Hypofluorescence in FA is typically connected with closure of CNV leakage after treatment. After PDT, hypofluorescence in the treated area can also be a result of reduced blood flow in nourishing vessels which maintain perfusion within CNV. In a study of 38 eyes which had undergone 1 PDT procedure and 12 eyes after several procedures, ICGA showed closure of CNV vessels and normal choroidal vessels due to action of verteporfin; while some CNV tributary vessels stayed open [11]. The potential to stimulate new vessel growth secondarily to closure of collateral choroidal vessels was illustrated in a study of 53 eyes with neovascular AMD which had undergone PDT. In this study, 3-dimensional topographic angiography showed that CNV occlusion was connected with immediate extensive exudation due to closure of collateral choroidal vessels [12]. In our case, too, subretinal exudation was observed in correlation with hypoperfusion. Occlusion with perfusion disturbances affects physiological choriocapillaries and the neovascular net for a period of 3 months after PDT. Ischemia and inflammation secondary to occlusion of choriocapillaries breaks down the vascular barrier and results in proangiogenic response with VEGF expression [13]. This correlation between PDT and increased VEGF’s level justifies use of combined therapy of PDT and anti-VEGF agents in treatment of wet AMD. In our case, after PDT complicated by abnormal choroidal circulation, CNV progression was observed shortly thereafter, and a decision was made to use intravitreal anti-VEGF agent. Introduction of ranibizumab treatment allowed us to stop activity of the disease and stabilize visual acuity, which nevertheless didn’t return to values found before PDT.

There are attempts to reduce post-treatment hypoperfusion through modification of PDT parameters [14]. A potential alternative to reduction of PDT energy is reducing the dose of verteporfin or laser exposure time. Another possibility is reduction in laser focus size through reduction of the healthy retina margin to 500 μm, based on a major finding that lesion size is the most important prognostic factor of post-treatment visual acuity, and this closely correlates with laser focus size (in our case the diameter of laser focus was 4900 μm).
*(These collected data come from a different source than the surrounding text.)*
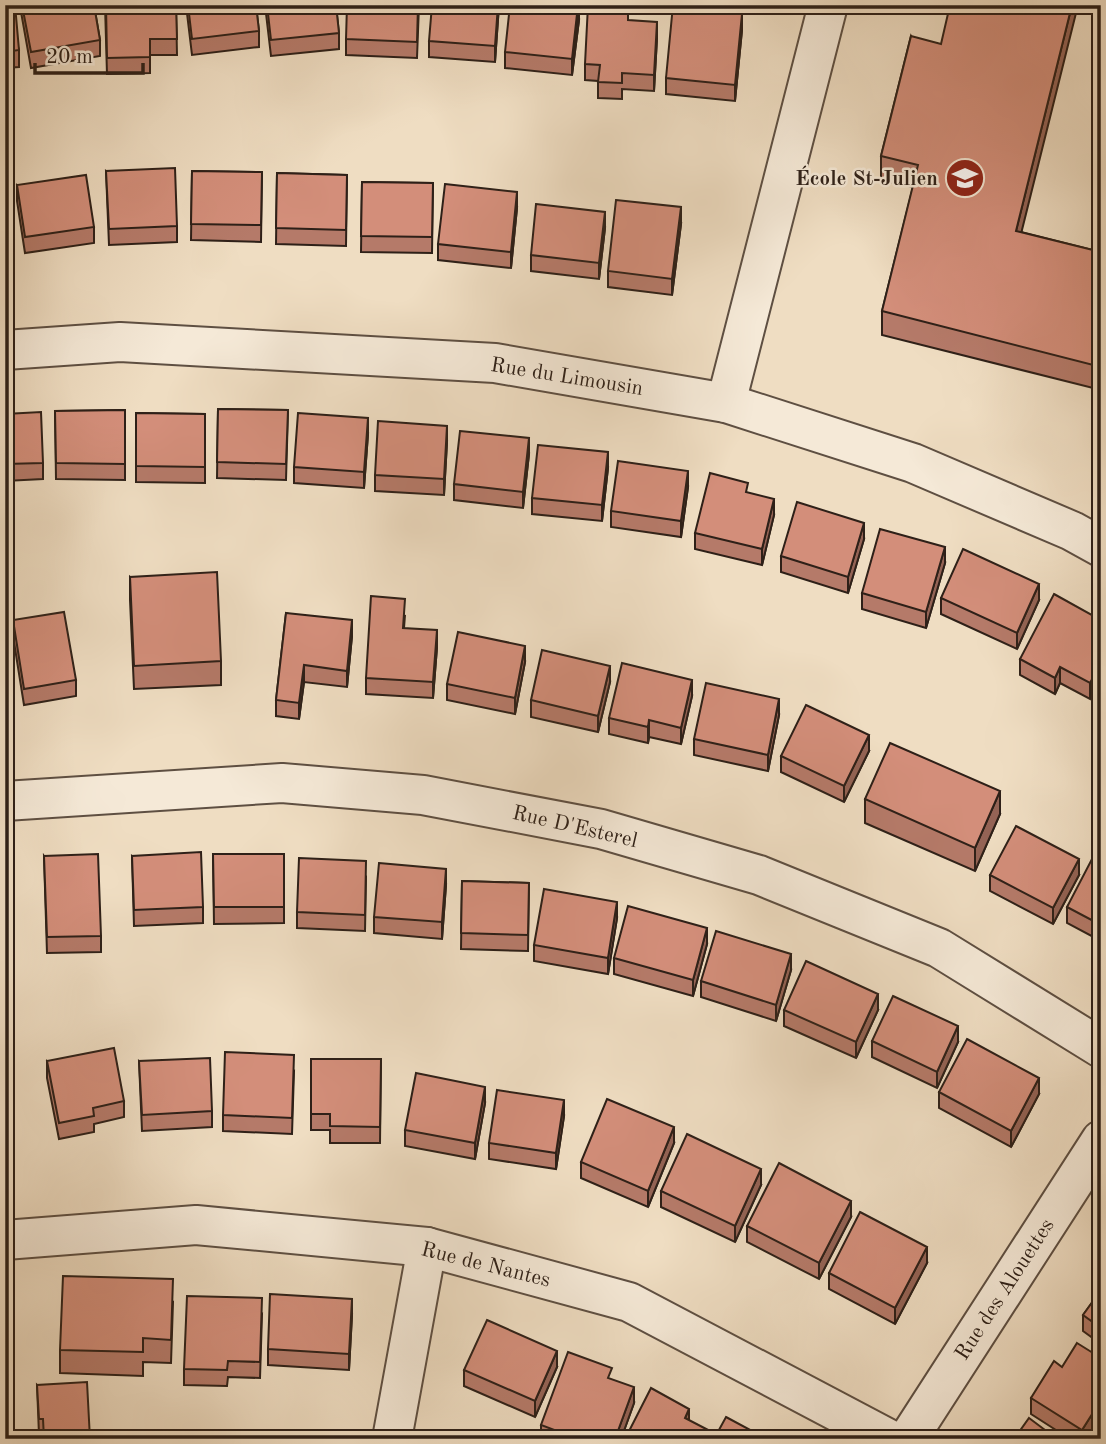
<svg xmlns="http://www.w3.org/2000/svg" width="1106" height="1444" font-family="'Old Standard TT',serif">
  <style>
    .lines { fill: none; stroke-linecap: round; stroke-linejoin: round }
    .street-casing { stroke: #5e4f42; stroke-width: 42 }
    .street { stroke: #f5e9d7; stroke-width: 38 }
    .wall { fill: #b57a69; stroke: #2e2018; stroke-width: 2 }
    .shaded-wall { fill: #946355; stroke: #2e2018; stroke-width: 2 }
    .building { fill: #d38e7a; stroke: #2e2018; stroke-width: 2 }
    .labels { text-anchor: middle; stroke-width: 5; stroke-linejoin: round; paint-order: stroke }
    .poi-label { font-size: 21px; font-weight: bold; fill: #2e2018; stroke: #f5e9d7; text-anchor: end }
    .street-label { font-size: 21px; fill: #2e2018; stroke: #f5e9d7 }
  </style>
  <rect width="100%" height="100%" fill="#efddc2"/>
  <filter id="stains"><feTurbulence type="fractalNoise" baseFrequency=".00286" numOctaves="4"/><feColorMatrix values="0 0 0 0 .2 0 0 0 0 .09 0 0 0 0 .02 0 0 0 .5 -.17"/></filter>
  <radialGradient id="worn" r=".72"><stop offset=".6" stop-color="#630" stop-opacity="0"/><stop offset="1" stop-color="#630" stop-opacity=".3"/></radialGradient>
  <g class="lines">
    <g class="street-casing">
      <g id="street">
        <path d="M5,350L120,342L495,363L726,403L913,463L1072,531L1101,547"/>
        <path d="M726,403L828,5"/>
        <path d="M5,801L282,783L423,795L601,829L759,875L939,948L1101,1048"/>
        <path d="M5,1240L196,1225L427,1247L629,1302L889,1439"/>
        <path d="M392,1439L427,1247"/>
        <path d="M908,1439L1101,1140"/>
      </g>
    </g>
    <use href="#street" class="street"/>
  </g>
  <g class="wall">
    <path d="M5,5L19,50V67L5,68Z"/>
    <path d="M21,5H94L100,40V56L31,68L21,12Z"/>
    <path d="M105,5H176L177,55H150V73L107,74Z"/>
    <path d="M186,5H256L259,31V47L192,55Z"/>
    <path d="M265,5H336L339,33V49L271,56Z"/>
    <path d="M419,5L417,58L346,55V39Z"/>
    <path d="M499,5L495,62L429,57V41Z"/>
    <path d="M721,5V12L742,30L735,101L666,94V78L702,7Z"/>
    <path d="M579,20L572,75L505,68V52Z"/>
    <path d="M628,20L657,38L654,91L622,89V99L598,98V81L585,80V64Z"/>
    <path d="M911,36L1021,232L1101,252V390L882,335V311L913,187L881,180V156Z"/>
    <path d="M106,171L177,226V242L109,245Z"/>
    <path d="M192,171L262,172L261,242L191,240Z"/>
    <path d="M277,173L347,175L346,246L276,244Z"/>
    <path d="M362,182L433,183L432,253L361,252Z"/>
    <path d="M17,185L94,227V243L25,253L17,201Z"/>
    <path d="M517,208L511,268L438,260V244Z"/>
    <path d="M681,224L672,295L608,287V271Z"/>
    <path d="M605,228L599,279L531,271V255Z"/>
    <path d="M218,409L288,410L286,480L217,478Z"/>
    <path d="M125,410V480L56,479L55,411Z"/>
    <path d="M136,413L205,414V483L136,482Z"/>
    <path d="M5,414L43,463V479L5,481Z"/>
    <path d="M368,434L364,488L294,483V467Z"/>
    <path d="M447,442L444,495L375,491V475Z"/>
    <path d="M529,454L523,508L454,500V484Z"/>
    <path d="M608,468L602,521L532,514V498Z"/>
    <path d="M688,487L681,537L611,527V511Z"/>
    <path d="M774,515L762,565L695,549V533Z"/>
    <path d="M864,539L848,593L781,572V556Z"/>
    <path d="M945,563L926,628L862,609V593Z"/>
    <path d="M130,577L221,661V685L134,689L130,600Z"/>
    <path d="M941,598L1039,600L1017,649L941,614Z"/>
    <path d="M286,613L352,636L347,687L304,682L299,719L276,716V700Z"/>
    <path d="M405,615L404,628L437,647L433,698L366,694V678Z"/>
    <path d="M13,620L76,680V696L24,705L13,636Z"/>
    <path d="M1101,620L1090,699L1060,683L1055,694L1020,675V659Z"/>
    <path d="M525,662L515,714L447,700V684Z"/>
    <path d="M610,682L598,732L531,717V700Z"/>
    <path d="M692,696L681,744L649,737L648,743L609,734V718Z"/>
    <path d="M779,715L768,771L694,755V739Z"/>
    <path d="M869,751L844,802L781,772V756Z"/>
    <path d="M865,799L1000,814L975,871L865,823Z"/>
    <path d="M213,854H284V923L214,924Z"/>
    <path d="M44,856L101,936V952L47,953Z"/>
    <path d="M132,856L203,907V923L134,926Z"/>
    <path d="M1101,863V941L1067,923V907Z"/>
    <path d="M990,875H1079L1053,924L990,891Z"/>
    <path d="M366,877L365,931L297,928V912Z"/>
    <path d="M462,881L529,883L528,951L461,949Z"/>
    <path d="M446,885L442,939L374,933V917Z"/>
    <path d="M617,918L608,974L534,961V945Z"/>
    <path d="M707,944L693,996L614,974V958Z"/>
    <path d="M791,970L776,1021L701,997V981Z"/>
    <path d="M784,1010H878L856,1058L784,1026Z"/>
    <path d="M872,1041L958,1042L937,1088L872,1057Z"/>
    <path d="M311,1059H381L380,1143H330V1130H311Z"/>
    <path d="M47,1061L124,1101V1117L94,1124V1132L59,1139L47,1078Z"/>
    <path d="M139,1061L212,1111V1127L142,1131Z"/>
    <path d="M294,1071L292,1134L223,1131V1115Z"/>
    <path d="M939,1092L1039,1094L1011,1147L939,1108Z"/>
    <path d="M485,1103L475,1159L405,1146V1130Z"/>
    <path d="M564,1116L556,1169L489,1159V1143Z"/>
    <path d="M674,1143L648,1207L581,1178V1162Z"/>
    <path d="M761,1185L735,1242L661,1207V1191Z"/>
    <path d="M851,1217L819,1279L747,1242V1226Z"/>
    <path d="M927,1263L895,1324L829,1289V1273Z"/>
    <path d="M1101,1290V1344L1083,1331V1315Z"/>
    <path d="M173,1302L171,1363L143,1362V1376L60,1373V1350Z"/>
    <path d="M262,1314L260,1378L228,1377L227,1386L184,1385V1369Z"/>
    <path d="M352,1315L349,1370L268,1365V1349Z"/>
    <path d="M557,1367L535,1417L464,1386V1370Z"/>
    <path d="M37,1385L90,1439H43V1435H39Z"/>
    <path d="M1031,1398L1101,1416L1086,1439H1070L1031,1414Z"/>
    <path d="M634,1403L621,1439H541V1425Z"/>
  </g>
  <g class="shaded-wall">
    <path d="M498,5H499L495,62V46Z"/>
    <path d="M579,5V20L572,75V59Z"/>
    <path d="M1072,5H1078L1016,254V231Z"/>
    <path d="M742,14V30L735,101V85Z"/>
    <path d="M657,22V38L654,91V75Z"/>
    <path d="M517,192V208L511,268V252Z"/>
    <path d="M681,207V224L672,295V279Z"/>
    <path d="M605,212V228L599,279V263Z"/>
    <path d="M368,418V434L364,488V472Z"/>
    <path d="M447,426V442L444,495V479Z"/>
    <path d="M529,438V454L523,508V492Z"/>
    <path d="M608,452V468L602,521V505Z"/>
    <path d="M688,471V487L681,537V521Z"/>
    <path d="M774,499V515L762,565V549Z"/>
    <path d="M864,523V539L848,593V577Z"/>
    <path d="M945,547V563L926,628V612Z"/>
    <path d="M1039,584V600L1017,649V633Z"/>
    <path d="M352,620V636L347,687V671Z"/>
    <path d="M437,630V647L433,698V682Z"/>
    <path d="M525,646V662L515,714V698Z"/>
    <path d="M1101,663V679L1090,699V683Z"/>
    <path d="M304,665V682L299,719V703Z"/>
    <path d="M610,666V682L598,732V716Z"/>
    <path d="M1060,667V683L1055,694V678Z"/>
    <path d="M692,680V696L681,744V728Z"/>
    <path d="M779,699V715L768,771V755Z"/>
    <path d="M649,720V737L648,743V727Z"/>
    <path d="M869,735V751L844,802V786Z"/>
    <path d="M1000,791V814L975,871V848Z"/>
    <path d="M1079,859V875L1053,924V908Z"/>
    <path d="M446,869V885L442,939V922Z"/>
    <path d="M617,902V918L608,974V958Z"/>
    <path d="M707,928V944L693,996V980Z"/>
    <path d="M791,954V970L776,1021V1005Z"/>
    <path d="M878,994V1010L856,1058V1042Z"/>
    <path d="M958,1026V1042L937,1088V1072Z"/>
    <path d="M1039,1078V1094L1011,1147V1131Z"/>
    <path d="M485,1087V1103L475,1159V1143Z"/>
    <path d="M564,1100V1116L556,1169V1153Z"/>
    <path d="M674,1127V1143L648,1207V1191Z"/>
    <path d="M761,1169V1185L735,1242V1226Z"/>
    <path d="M851,1201V1217L819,1279V1263Z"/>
    <path d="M927,1247V1263L895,1324V1308Z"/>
    <path d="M352,1299V1315L349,1370V1354Z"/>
    <path d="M557,1351V1367L535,1417V1401Z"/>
    <path d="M634,1387V1403L621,1439H615Z"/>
    <path d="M1101,1400V1416L1086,1439H1082V1430Z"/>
    <path d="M689,1409V1425L685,1418Z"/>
  </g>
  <g class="building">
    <path d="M5,5H15L19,50L5,52Z"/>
    <path d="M22,5H94L100,40L31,52Z"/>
    <path d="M106,5H176L177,39H150V57L107,58Z"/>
    <path d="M188,5H256L259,31L192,39Z"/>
    <path d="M267,5H336L339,33L271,40Z"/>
    <path d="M347,5H418L417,42L346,39Z"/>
    <path d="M432,5H498L495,46L429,41Z"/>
    <path d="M510,5H578L572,59L505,52Z"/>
    <path d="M588,5L628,7V20L657,22L654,75L622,73V83L598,82L600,65L585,64Z"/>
    <path d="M673,5L702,7V5H720L719,12L742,14L735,85L666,78Z"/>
    <path d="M950,5H1072L1016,231L1101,252V367L882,311L918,165L881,156L911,36L941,44Z"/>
    <path d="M175,168L177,226L109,229L106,171Z"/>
    <path d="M192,171L262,172L261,225L191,224Z"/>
    <path d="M277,173L347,175L346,230L276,228Z"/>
    <path d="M86,175L94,227L25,237L17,185Z"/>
    <path d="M362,182L433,183L432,237L361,236Z"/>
    <path d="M445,184L517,192L511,252L438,244Z"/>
    <path d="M616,200L681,207L672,279L608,271Z"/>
    <path d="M536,204L605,212L599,263L531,255Z"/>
    <path d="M218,409L288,410L286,464L217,462Z"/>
    <path d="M125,410V464L56,463L55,411Z"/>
    <path d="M41,412L43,463L5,464V414Z"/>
    <path d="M136,413L205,414V467L136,466Z"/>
    <path d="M298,413L368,418L364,472L294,467Z"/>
    <path d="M378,421L447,426L444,479L375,475Z"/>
    <path d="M460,431L529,438L523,492L454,484Z"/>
    <path d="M538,445L608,452L602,505L532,498Z"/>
    <path d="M618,461L688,471L681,521L611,511Z"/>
    <path d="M710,473L748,483L746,492L774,499L762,549L695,533Z"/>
    <path d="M797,502L864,523L848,577L781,556Z"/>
    <path d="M880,529L945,547L926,612L862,593Z"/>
    <path d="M963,549L1039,584L1017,633L941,598Z"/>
    <path d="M217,572L221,661L134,666L130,577Z"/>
    <path d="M1054,594L1101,620V663L1090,683L1060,667L1055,678L1020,659Z"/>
    <path d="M371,596L405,599L403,628L437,630L433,682L366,678Z"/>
    <path d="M64,612L76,680L24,689L13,620Z"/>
    <path d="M286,613L352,620L347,671L304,665L299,703L276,700Z"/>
    <path d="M458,632L525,646L515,698L447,684Z"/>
    <path d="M542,650L610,666L598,716L531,700Z"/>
    <path d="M622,663L692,680L681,728L649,720L648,727L609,718Z"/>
    <path d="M706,683L779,699L768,755L694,739Z"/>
    <path d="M806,705L869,735L844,786L781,756Z"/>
    <path d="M890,743L1000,791L975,848L865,799Z"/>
    <path d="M1016,826L1079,859L1053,908L990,875Z"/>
    <path d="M201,852L203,907L134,910L132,856Z"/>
    <path d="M98,854L101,936L47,937L44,856Z"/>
    <path d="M213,854H284V907H214Z"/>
    <path d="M299,858L366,861L365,915L297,912Z"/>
    <path d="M1092,859L1101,863V925L1067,907Z"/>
    <path d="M379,863L446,869L442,922L374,917Z"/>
    <path d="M462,881L529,883L528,935L461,933Z"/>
    <path d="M544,889L617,902L608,958L534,945Z"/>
    <path d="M628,906L707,928L693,980L614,958Z"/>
    <path d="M716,931L791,954L776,1005L701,981Z"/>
    <path d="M806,961L878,994L856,1042L784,1010Z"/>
    <path d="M893,996L958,1026L937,1072L872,1041Z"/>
    <path d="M967,1039L1039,1078L1011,1131L939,1092Z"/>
    <path d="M114,1048L124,1101L93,1108L94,1116L59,1123L47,1061Z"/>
    <path d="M225,1052L294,1055L292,1118L223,1115Z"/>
    <path d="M210,1058L212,1111L142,1115L139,1061Z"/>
    <path d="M311,1059H381L380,1127L330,1126V1114H311Z"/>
    <path d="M416,1073L485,1087L475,1143L405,1130Z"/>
    <path d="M497,1090L564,1100L556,1153L489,1143Z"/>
    <path d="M607,1099L674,1127L648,1191L581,1162Z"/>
    <path d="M687,1134L761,1169L735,1226L661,1191Z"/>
    <path d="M779,1163L851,1201L819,1263L747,1226Z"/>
    <path d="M860,1212L927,1247L895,1308L829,1273Z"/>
    <path d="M63,1276L173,1279L171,1340L143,1338V1352L60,1350Z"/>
    <path d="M1101,1290V1328L1083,1315Z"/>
    <path d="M270,1294L352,1299L349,1354L268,1349Z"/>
    <path d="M187,1296L262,1298L260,1362L228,1361L227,1370L184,1369Z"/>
    <path d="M487,1320L557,1351L535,1401L464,1370Z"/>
    <path d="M1077,1343L1101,1358V1400L1082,1430L1031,1398L1054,1361L1062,1367Z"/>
    <path d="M568,1352L612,1368L608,1378L634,1387L615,1439H578L541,1425Z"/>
    <path d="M87,1382L90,1439H44L43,1419H39L37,1385Z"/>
    <path d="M651,1388L689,1409L685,1418L712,1432L708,1439H625Z"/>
    <path d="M726,1417L767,1439H714Z"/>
    <path d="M1029,1418L1057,1439H1014Z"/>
    <path d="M249,1430V1439H194V1432Z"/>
  </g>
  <defs>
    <g id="school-disc" transform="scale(2.0125)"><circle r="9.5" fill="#8f2418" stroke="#f5e9d7"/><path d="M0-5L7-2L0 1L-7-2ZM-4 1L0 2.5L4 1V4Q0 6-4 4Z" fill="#fff"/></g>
  </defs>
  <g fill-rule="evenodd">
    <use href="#school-disc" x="965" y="178"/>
  </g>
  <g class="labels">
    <g class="poi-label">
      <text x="938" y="185">École St-Julien</text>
    </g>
    <g class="street-label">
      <text transform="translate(567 376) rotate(9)" y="7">Rue du Limousin</text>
      <text transform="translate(575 826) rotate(13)" y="7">Rue D'Esterel</text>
      <text transform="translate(486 1264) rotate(14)" y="7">Rue de Nantes</text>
      <text transform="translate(1004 1289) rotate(-57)" y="7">Rue des Alouettes</text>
    </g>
  </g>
  <rect width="1106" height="1444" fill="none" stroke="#efddc2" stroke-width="28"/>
  <rect x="7" y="7" width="1092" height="1430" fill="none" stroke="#2e2018" stroke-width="3.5"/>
  <rect x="14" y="14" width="1078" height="1416" fill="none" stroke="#2e2018" stroke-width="2"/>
  <path d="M35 63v10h108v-10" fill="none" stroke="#2e2018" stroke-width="3.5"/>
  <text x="46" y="63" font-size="21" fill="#2e2018" stroke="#f5e9d7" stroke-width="5" paint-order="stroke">20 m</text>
  <rect width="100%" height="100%" filter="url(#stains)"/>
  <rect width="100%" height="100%" fill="url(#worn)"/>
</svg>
A lower concentration of verteporfin can be achieved through an extension of the period between drug administration and laser exposure [15].

Conclusions

Clinical studies have confirmed that verteporfin photodynamic therapy is a safe method of treatment; nonetheless, hypoperfusion in the treated area is well-documented and can even persist for a few months. As our clinical case shows, a possibility of choroidal vessel occlusion with FA hypofluorescence, acute decrease in visual acuity and worsening of local state, must be taken into account. After stabilization of FA and OCT image, further treatment of neovascular AMD with intravitreal anti-VEGF agents should be considered. It is also worth considering modification of PDT parameters, especially in occult CNV cases.